I was always told that there are three types of teachers you will always remember, the one that made you think outside of the box, the one that gently pushed you when you needed a nudge, and the one that was tough on you because they knew your potential. Like Ms. Hallman, Ms. Bayne, and Mr. Mangum, still have those times tables memorized. Or Ms. Moore in 8th grade honors English who introduced me to Shakespeare or Mr. Phiefer whom taught me the importance of ALL of South Carolina’s history, the good and the bad. I will never forget Mrs. Krueger whom reminded me that a closed mind is like a closed book; knowledge cannot escape or enter. Or Mrs. Walters, my math teacher that helped me hate linear equations. Each teacher in their own way helped to shape us into the people we are today.

Now back to RVES and FMMS. We have teachers this year that get my kids. They understand them. That is priceless!! I can say the same for last year as well. Not many teachers remember that my son doesn’t like sliced cheese and will go above and beyond like Ms. Lawson to get him a hamburger so that he will be sure to eat. When a teacher takes her holiday to email you and let you know that if your child in middle school does not turn in his or her homework, she will email each parent to let him or her know, she is priceless. When a teacher sends you a note letting you know that your child had a hiccup in the day, but we got over it, that is priceless. Now yes, you may say that some educators do not do this and some do not need to teach, you are right about SOME, not all. Do not assume that one bad apple reflects the entire bunch. But I can say that I have never experienced that from my children’s teachers in the Fort Mill School District. The level of compassion and concern shown has often left me speechless and for those that know me personally, you know that this is hard to do.
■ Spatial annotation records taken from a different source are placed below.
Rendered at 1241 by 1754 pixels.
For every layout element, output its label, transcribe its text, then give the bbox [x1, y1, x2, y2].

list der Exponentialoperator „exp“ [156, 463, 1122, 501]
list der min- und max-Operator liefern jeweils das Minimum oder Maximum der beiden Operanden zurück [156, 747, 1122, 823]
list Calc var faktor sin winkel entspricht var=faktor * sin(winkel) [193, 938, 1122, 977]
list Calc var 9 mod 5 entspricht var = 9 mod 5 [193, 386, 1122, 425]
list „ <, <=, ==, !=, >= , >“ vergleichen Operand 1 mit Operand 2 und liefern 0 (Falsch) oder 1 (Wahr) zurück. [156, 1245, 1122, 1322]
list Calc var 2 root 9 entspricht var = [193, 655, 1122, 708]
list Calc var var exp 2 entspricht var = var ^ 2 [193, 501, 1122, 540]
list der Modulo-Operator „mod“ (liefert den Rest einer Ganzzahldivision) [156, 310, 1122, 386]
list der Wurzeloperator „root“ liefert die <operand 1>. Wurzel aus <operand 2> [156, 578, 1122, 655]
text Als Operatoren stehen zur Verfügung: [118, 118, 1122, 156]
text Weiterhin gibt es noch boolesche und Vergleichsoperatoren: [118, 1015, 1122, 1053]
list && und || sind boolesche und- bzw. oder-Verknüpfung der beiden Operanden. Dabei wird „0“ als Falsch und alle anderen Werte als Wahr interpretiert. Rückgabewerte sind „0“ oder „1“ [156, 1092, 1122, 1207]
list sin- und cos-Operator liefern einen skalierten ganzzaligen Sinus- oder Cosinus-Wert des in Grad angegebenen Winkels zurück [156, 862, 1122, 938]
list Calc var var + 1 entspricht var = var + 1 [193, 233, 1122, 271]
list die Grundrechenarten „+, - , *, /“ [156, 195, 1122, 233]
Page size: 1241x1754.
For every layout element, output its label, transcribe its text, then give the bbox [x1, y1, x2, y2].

So I say, Thank you to the Mrs. Chinchilla’s of the world that encourage teaching our kids to advocate for themselves in positive ways. Thanks to the Mrs. Sunni Walter’s of the world that are willing to chase down a special needs bus to give my girl her ADHD meds. Thank you to Mrs. Keever’s and Mr. Foxx’s of the world that teach our kids the love of music and to the Mrs. Grantham’s of the world that can turn a squeaking clarinet player into a beautiful musician. To the Mrs. Dwyer’s and the Mrs. Quinn’s of the world that deal with my son’s autism moment’s with such grace, to the Mrs. Elkin’s of the world that make our children accountable for their work, and last but not least to the Mrs. Wellons’ and Mrs. Turbeville’s of the world that teach our special babies, and of course the countless others that show our kids that they can be anything that they want to be, the sky is the limit, Thank You!

Now public educators has been painted as the Big Bad Wolf blowing down the straw and the house made of sticks and our children the collateral damage, I see differently. I see them as the third little pig with the house made of brick and no matter what happens, they always find a way to build a sturdy foundation to carry our kids on to the next grade. Public educators are Super Hero’s. You are my hero! Thank you for your time, effort, and energy even when you don’t feel appreciated, know that you are appreciated and I as well as other countless moms have your back because you are priceless!